Passage given
3

the output of

strsplit('abc dcf', split = '(?=c)', perl = T)

is as expected.

However, the output of

strsplit('abc dcf', split = '(?!c)', perl = T)

is

[[1]]
[1] "a" "b" "c" " " "d" "c" "f"

while my expectation is

[[1]]
[1] "a"  "b"  "c " "d"  "cf"

becasue I thought it wouldn't be splited if the last character of previous chunk matches the char c. Is my understanding of negative lookahead wrong?

Dataset excerpts
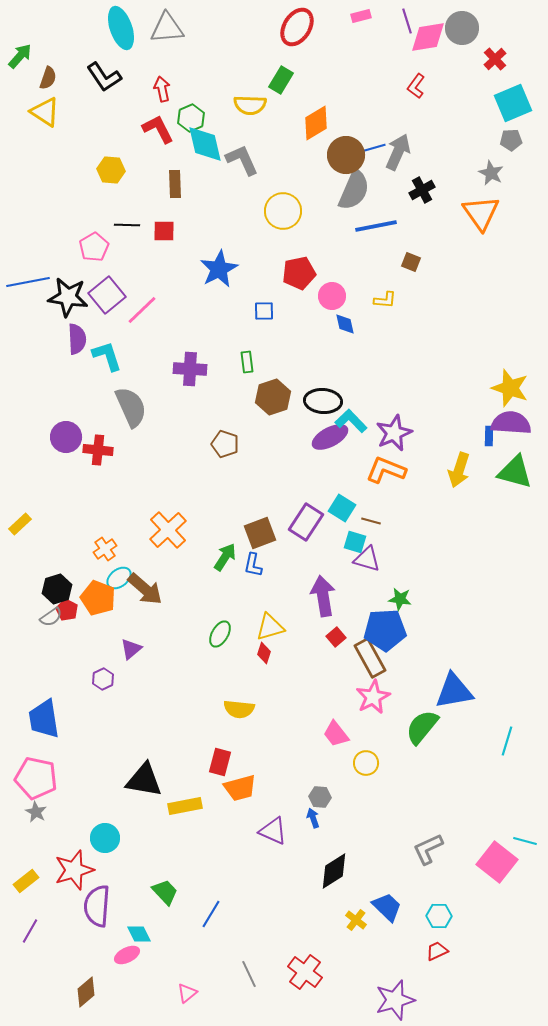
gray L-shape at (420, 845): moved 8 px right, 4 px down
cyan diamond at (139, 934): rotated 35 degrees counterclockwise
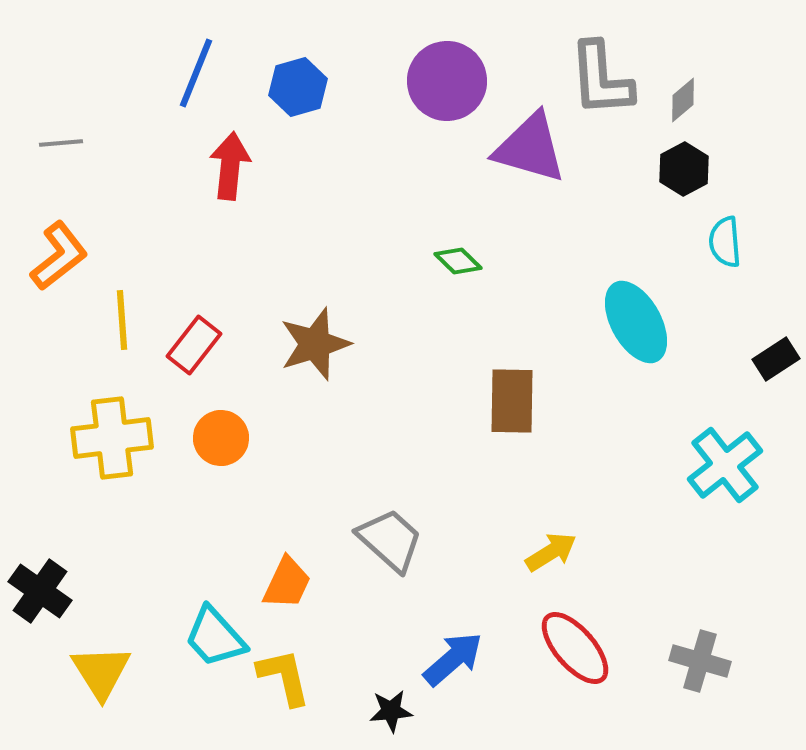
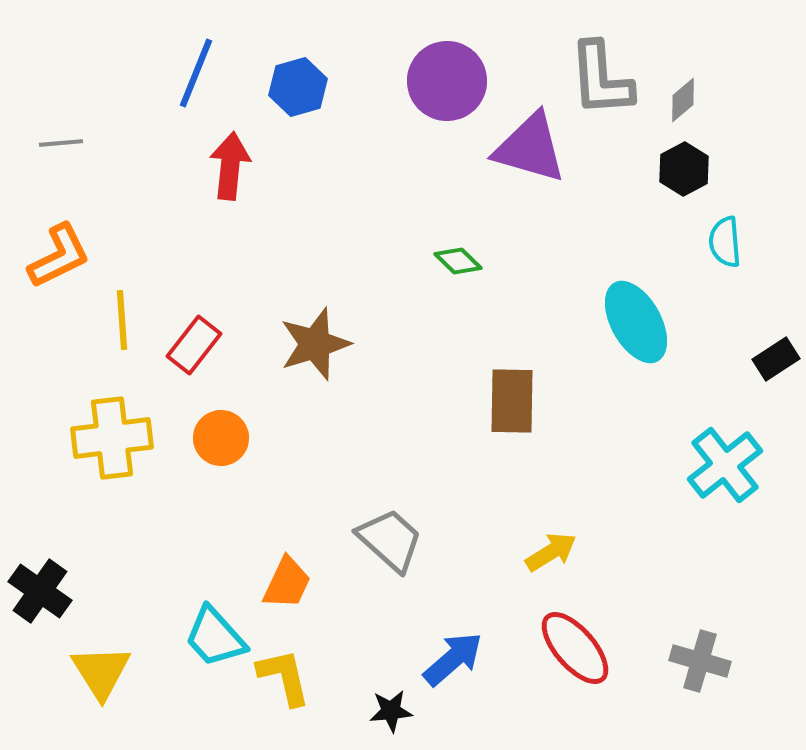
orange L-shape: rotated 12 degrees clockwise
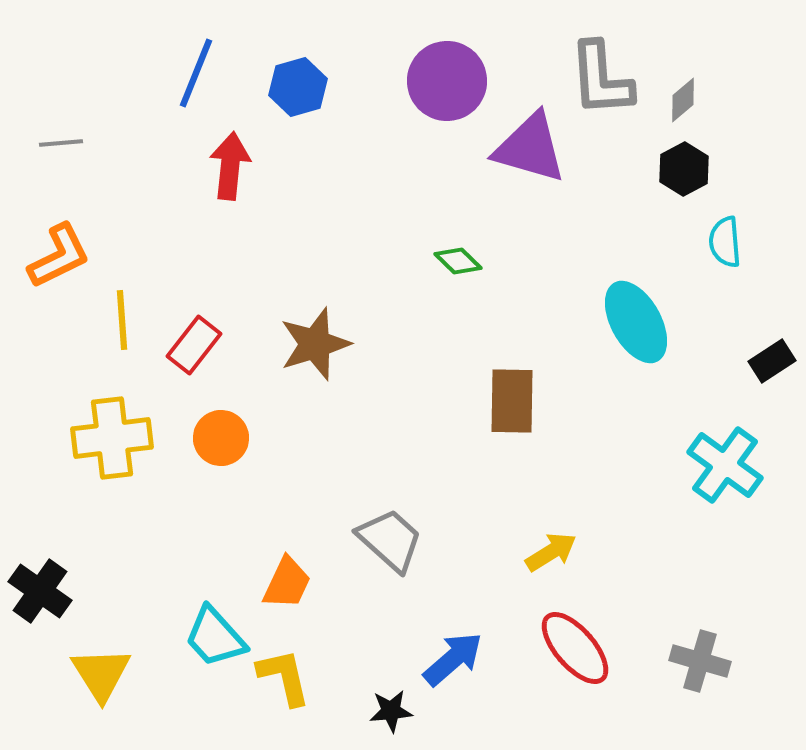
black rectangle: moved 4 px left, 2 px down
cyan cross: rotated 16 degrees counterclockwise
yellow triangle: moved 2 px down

Exercise directions
Please continue the forum post above about negative lookahead in R's strsplit, picking up right after its closing question.

Exercise answer
mt1022
  • 16,834
  • 5
  • 48
  • 71
  • `(?<!c)` is a negative lookbehind, not negative lookahead that is `(?!c)` – Toto Feb 15 '17 at 11:22
  • @Toto. That seems not the issue. `strsplit('abc dcf', split = '(?!c)', perl = T)` give the same output as `strsplit('abc dcf', split = '(?<!c)', perl = T)` and I edited the question a little based on your comment. – mt1022 Feb 15 '17 at 11:25
  • It does not really matter if it is a positive or negative lookahead. What matters is how `strsplit` deals with zero-length matches. – Wiktor Stribiżew Feb 15 '17 at 12:13

1 Answers1

1

We can try

strsplit('abc dcf', "(?![c ])\\s*\\b", perl=TRUE)
#[[1]]
#[1] "a"  "b"  "c " "d"  "cf"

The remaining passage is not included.